Wilson was previously arrested pursuant to a criminal complaint. His initial appearance on the indictment will take place before Magistrate Judge Cheryl Zwart at a time to be determined later.
This case was investigated by the Federal Bureau of Investigation.
Wilson has ties to white supremacist groups and was planning on committing criminal acts or acts of terrorism, court documents show.
Documents state that Wilson breached a secure area and triggered an emergency stop control panel when the train was traveling through Furnas County, Nebraska on October 22, 2017.

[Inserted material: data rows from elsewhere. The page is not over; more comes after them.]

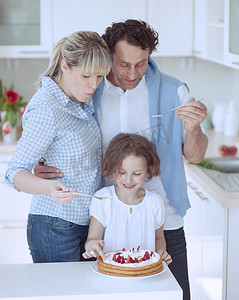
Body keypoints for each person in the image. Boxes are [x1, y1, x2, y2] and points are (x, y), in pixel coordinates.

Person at [33, 20, 208, 299]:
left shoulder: (175, 93)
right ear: (108, 56)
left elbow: (196, 156)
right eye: (123, 64)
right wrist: (39, 161)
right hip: (108, 222)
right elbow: (53, 127)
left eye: (141, 63)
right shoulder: (89, 91)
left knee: (176, 294)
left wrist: (194, 129)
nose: (132, 73)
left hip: (165, 219)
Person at [5, 31, 112, 263]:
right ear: (65, 66)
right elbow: (14, 173)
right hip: (54, 226)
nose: (94, 84)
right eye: (86, 76)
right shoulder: (47, 108)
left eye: (100, 76)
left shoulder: (81, 99)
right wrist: (49, 187)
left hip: (87, 223)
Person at [82, 133, 172, 266]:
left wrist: (161, 253)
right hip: (111, 272)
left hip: (144, 273)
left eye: (136, 174)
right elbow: (92, 239)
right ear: (113, 168)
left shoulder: (154, 202)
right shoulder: (102, 199)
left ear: (148, 170)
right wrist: (92, 246)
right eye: (122, 172)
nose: (128, 180)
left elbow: (159, 238)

Wilson was detained by the train engineer and other Amtrak personnel once the train stopped.
It took roughly an hour for the nearest deputy to arrive on scene, and upon arrival witnessed the train engineer and the passengers holding Wilson on the ground, the documents state.
Wilson was handcuffed, and a fully loaded speedloader and a fully loaded .38 caliber handgun were discovered in his waistband.
A backpack on the train belonging to Wilson was searched, and three additional speed loaders, a box of .38 ammunition, a hammer, a knife, and other objects were found.
Authorities confirmed Wilson was en route from Sacramento to Missouri.
An FBI investigation into Wilson showed he traveled with members of the "Alt-Right" Neo Nazi group to the protests in Charlottesville, Virginia in August.
In addition, an acquaintance of Wilson told authorities he had expressed "an interest in killing black people."
On Dec. 21, a search warrant for Wilson's residence in Missouri was obtained, and "a tactical vest, 11 AR-15 ammunition magazines with approximately 190 rounds of .223 ammunition, one drum-style ammunition magazine for a rifle, 100 rounds of 9mm ammo, white supremacy documents and paperwork, several additional handgun and rifle magazines, gunpowder, ammunition reloading supplies, and a pressure plate " were located inside a hidden compartment behind his refrigerator.
On Dec. 22, Wilson was ordered to have a competency evaluation and competency hearing, and he was deemed competent to proceed.